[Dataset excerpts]
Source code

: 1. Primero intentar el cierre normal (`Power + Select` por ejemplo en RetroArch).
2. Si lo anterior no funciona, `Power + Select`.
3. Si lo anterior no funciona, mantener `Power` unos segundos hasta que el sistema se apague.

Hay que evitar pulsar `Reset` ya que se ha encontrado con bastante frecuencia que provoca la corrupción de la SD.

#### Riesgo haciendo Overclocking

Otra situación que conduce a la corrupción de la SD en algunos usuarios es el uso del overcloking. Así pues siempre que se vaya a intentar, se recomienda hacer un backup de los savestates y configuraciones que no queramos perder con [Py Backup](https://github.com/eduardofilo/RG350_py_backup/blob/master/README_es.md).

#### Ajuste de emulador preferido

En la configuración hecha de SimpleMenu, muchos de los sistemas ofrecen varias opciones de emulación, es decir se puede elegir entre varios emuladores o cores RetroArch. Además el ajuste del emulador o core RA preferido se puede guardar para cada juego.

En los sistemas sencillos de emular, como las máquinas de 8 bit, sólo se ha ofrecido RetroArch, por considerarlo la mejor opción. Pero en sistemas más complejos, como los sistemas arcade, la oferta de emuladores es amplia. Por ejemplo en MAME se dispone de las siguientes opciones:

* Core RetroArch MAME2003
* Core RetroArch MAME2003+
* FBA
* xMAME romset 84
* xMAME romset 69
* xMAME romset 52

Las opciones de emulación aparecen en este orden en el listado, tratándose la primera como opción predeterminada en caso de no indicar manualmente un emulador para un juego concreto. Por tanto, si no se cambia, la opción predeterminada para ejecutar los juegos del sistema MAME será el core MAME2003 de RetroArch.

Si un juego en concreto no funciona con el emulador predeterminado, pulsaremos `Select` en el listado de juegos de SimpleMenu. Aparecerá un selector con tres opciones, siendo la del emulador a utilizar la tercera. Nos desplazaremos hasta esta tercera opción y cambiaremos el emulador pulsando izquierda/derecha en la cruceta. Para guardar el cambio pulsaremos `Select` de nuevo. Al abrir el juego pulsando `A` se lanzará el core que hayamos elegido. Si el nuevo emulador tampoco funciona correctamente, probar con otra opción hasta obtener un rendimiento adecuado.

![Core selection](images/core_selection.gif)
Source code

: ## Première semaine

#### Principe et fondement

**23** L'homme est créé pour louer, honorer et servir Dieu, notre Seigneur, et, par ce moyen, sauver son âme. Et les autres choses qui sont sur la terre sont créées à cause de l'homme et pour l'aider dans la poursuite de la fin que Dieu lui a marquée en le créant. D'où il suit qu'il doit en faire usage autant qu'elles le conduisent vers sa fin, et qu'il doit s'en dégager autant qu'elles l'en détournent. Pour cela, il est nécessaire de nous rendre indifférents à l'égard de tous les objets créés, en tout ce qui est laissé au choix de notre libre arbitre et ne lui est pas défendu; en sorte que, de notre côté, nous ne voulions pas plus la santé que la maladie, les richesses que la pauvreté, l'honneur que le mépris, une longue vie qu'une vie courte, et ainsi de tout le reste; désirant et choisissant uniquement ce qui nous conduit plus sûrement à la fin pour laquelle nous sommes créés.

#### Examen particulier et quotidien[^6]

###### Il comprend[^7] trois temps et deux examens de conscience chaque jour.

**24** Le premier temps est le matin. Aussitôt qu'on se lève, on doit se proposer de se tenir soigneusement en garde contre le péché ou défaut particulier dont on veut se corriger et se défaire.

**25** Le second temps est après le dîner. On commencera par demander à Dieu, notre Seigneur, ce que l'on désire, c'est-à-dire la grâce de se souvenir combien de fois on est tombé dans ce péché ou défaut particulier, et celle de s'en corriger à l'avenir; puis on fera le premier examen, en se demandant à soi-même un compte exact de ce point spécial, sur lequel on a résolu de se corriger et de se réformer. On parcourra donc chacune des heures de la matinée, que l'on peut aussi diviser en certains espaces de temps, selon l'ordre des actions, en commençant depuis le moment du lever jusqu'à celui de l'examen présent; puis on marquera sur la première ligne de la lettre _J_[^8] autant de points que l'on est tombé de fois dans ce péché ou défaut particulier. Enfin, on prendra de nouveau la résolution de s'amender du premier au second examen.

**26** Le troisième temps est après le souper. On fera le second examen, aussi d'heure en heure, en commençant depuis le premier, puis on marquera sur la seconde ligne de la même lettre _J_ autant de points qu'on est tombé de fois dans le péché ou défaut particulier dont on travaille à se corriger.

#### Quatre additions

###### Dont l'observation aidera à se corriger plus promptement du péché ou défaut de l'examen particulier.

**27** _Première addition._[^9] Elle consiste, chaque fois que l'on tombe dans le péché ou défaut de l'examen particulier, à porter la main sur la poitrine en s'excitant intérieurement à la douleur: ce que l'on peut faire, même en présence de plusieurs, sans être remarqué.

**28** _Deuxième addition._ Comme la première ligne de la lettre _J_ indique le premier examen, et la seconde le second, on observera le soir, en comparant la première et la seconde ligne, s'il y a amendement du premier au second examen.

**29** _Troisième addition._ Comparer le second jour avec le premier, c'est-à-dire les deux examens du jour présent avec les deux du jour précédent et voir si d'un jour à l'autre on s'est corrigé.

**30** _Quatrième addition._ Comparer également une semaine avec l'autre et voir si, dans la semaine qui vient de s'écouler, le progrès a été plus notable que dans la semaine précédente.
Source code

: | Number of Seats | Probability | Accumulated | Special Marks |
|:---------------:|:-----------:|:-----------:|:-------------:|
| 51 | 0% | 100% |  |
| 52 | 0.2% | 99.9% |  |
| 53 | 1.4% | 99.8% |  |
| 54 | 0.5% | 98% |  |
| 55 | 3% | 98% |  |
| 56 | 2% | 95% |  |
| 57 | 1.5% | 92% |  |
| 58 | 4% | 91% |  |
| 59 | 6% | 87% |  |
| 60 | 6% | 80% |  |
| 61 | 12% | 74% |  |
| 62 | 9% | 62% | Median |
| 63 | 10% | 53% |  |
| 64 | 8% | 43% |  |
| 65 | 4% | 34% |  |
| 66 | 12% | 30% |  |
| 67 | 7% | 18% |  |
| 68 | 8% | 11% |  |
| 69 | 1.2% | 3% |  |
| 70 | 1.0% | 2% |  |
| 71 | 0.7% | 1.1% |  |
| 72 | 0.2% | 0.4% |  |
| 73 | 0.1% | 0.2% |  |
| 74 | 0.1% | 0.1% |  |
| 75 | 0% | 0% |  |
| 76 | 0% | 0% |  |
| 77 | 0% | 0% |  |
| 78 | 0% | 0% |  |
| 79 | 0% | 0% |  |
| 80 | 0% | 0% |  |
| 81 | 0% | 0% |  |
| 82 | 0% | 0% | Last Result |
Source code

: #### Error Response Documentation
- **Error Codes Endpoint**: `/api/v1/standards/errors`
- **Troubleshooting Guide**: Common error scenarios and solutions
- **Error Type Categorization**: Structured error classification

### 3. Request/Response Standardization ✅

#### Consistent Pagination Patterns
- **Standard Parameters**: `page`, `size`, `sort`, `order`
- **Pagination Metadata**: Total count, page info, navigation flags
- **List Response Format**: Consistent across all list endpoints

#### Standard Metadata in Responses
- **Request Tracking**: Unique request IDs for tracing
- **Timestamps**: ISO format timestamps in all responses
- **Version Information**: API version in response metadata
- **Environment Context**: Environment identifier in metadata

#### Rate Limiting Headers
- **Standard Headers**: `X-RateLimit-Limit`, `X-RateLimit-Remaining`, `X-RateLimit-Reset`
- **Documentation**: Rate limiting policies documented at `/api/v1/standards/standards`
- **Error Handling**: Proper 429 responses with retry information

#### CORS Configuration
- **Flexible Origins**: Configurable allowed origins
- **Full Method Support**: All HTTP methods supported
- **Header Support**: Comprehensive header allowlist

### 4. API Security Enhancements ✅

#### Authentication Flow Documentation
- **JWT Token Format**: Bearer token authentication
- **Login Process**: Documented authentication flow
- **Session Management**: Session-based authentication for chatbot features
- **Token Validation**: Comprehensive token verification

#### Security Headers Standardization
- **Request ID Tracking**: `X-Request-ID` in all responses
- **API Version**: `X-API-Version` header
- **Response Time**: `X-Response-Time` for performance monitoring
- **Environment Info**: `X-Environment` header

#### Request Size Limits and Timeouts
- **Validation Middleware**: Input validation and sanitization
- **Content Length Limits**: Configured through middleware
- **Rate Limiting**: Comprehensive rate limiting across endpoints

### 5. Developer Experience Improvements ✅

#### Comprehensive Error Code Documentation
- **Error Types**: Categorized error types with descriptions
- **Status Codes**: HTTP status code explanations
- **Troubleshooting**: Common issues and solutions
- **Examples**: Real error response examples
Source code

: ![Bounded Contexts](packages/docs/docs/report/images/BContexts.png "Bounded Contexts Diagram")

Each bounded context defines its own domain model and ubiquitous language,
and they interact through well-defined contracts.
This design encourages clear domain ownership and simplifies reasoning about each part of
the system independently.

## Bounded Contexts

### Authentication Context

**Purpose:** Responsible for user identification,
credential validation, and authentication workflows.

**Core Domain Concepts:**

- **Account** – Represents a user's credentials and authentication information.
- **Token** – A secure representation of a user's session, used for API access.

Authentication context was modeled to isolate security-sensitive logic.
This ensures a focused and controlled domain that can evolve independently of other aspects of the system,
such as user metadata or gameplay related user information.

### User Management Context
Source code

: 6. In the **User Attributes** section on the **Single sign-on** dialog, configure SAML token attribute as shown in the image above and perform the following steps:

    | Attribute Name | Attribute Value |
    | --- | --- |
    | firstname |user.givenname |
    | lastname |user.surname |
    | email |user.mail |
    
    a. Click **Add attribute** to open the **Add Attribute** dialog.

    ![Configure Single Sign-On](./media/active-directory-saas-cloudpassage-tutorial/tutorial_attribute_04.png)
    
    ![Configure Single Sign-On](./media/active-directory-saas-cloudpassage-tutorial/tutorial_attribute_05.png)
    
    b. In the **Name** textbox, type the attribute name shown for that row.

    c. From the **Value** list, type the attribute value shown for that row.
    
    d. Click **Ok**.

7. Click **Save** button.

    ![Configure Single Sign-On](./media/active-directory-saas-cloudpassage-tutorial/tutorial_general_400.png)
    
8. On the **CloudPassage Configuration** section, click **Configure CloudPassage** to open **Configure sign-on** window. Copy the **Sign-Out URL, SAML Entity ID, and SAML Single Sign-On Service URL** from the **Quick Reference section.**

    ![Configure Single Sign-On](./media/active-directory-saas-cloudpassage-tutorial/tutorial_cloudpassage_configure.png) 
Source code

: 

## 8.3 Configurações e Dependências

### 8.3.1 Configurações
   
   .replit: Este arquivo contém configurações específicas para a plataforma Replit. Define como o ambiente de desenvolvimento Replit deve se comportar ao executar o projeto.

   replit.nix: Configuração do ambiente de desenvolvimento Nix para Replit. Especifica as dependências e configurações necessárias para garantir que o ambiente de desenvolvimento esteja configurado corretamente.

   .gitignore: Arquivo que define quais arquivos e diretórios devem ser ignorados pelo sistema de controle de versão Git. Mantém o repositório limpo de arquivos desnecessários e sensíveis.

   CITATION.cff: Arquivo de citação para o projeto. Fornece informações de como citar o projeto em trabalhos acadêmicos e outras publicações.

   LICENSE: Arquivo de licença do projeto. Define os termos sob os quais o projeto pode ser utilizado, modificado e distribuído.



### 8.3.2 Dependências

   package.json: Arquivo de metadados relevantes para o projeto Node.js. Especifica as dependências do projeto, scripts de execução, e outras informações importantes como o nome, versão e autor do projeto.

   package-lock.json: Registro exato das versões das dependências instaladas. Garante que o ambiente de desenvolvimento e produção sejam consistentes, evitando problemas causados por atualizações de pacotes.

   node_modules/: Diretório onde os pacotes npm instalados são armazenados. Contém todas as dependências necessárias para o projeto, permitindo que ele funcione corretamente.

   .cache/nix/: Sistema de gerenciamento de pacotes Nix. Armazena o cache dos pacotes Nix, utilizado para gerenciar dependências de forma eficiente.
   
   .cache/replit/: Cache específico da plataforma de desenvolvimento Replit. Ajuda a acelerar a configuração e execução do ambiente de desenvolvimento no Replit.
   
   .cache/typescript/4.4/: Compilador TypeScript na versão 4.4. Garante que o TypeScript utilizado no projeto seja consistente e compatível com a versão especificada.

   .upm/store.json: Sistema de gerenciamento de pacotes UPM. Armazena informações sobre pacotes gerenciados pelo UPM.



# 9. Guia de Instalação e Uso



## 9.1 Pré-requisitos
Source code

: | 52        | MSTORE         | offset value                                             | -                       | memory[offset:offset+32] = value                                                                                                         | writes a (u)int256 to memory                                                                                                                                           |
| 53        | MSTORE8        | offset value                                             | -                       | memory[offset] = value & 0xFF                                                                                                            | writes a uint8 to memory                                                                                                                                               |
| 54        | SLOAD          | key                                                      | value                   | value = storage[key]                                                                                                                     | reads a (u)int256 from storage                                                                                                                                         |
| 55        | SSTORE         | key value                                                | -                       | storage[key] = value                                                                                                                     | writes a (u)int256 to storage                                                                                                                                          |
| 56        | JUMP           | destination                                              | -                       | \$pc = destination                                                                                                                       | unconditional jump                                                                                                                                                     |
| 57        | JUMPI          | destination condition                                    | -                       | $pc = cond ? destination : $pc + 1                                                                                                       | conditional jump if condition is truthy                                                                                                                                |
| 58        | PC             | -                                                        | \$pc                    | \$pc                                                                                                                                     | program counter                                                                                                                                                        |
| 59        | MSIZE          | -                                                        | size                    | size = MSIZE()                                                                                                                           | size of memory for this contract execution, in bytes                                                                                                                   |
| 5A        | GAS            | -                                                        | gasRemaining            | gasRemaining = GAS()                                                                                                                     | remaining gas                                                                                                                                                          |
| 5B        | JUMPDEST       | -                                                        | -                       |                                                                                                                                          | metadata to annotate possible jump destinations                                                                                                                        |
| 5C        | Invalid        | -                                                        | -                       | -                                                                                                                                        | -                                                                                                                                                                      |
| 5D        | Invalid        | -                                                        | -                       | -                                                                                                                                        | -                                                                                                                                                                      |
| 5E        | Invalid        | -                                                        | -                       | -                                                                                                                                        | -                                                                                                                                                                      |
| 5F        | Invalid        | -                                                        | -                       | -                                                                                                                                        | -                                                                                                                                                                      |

> _Activity_: Give only the number of lines in the entries above that contain the string "execução".

> _Solution to this exercise_: 2